What was abundant and what was bitterly scarce, what form delicious sweetness takes, and whose care makes it available to whom, are key questions that my comparative research project addresses. The core aim of Setting the Table is a re-assessment of successes and failures in industrial agrifood system, and an examination of how society responded to these failures with alternatives. The seemingly every-day qualities of food and the agricultural sector’s declining important as a source of income and employment have meant they have not received much attention in political economy debates. This is a lost opportunity, because who eats what, and how our tables are set are important questions as every citizen and economic actors is also an human being, reliant on food. The map of our food systems that this project reveals provides an original, unfamiliar and surprising lens to understand the distribution of privilege in contemporary markets. In other words, the pay-off from my comparative account is a novel understanding of the unequal distribution of wealth and scarcity in these two large and globally significant economies. The distribution of valuable/fertile soil versus heavily polluted strips of land, of nutritious meals versus low-quality/cheap food stand in for broader picture of distribution of privilege and pain.
Biography
Susanne Wengle is Assistant Professor in Comparative Politics in the Department of Political Science at the University of Notre Dame. She holds a PhD in Political Science from the University of California Berkeley. She is also Concurrent Faculty at the Notre Dame Keough School for Global Affairs, & Faculty Fellow at the Notre Dame Kellogg Institute for International Affairs, and at the Notre Dame Nanovic Institute for European Studies.

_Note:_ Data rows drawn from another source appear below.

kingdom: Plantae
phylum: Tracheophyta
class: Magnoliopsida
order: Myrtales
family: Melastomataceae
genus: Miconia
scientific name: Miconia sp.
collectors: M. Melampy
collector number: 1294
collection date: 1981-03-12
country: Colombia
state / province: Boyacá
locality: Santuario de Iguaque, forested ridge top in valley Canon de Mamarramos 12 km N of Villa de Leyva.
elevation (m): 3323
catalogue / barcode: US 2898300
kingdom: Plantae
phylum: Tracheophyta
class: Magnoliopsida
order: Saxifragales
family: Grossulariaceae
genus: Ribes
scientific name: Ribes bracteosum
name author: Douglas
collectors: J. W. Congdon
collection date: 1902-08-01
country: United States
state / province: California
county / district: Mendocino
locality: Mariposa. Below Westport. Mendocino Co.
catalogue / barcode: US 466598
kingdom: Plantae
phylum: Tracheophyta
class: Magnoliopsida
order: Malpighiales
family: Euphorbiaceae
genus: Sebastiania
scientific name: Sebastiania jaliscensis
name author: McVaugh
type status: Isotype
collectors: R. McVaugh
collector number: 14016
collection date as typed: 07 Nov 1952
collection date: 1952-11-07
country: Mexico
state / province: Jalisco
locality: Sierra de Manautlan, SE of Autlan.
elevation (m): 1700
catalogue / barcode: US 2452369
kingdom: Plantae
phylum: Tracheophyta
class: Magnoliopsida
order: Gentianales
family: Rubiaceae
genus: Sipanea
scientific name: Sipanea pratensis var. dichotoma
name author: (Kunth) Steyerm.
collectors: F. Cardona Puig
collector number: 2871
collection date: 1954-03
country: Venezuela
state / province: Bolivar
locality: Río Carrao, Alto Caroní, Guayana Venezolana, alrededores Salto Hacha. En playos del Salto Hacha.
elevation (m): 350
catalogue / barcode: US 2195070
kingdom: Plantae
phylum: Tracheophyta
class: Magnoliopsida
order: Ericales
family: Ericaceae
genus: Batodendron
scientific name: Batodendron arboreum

Susanne Wengle main research interests concern the politics of markets regulations; her past research examines how particular regulations function and how they evolve, hence what “politics” make them possible, but also how their effects change the political conditions in which they were formulated.
Selected publications
'Symbolic State-building in Contemporary Russia', with C. Evans, Post-Soviet Affairs, vol. 34, no. 6, 2018, pp. 384-411.
'Understanding the new land rush; how capital inflows transformed Russia’s rural economy', Governance, vol. 31, no. 2, 2018, pp. 259-277.
'When experimentalist governance meets science-based regulations; the case of food safety regulations', Regulation & Governance, vol. 10, no. 3, 2016, pp. 262-283.
Post-Soviet Power: State-led Development and Russia’s Marketization, Cambridge University Press, Cambridge, 2015.
'Engineers versus Managers; Experts, Market-making and State-building in Putin’s Russia', Economy and Society, vol. 41, no. 3, 2012, pp. 435-467.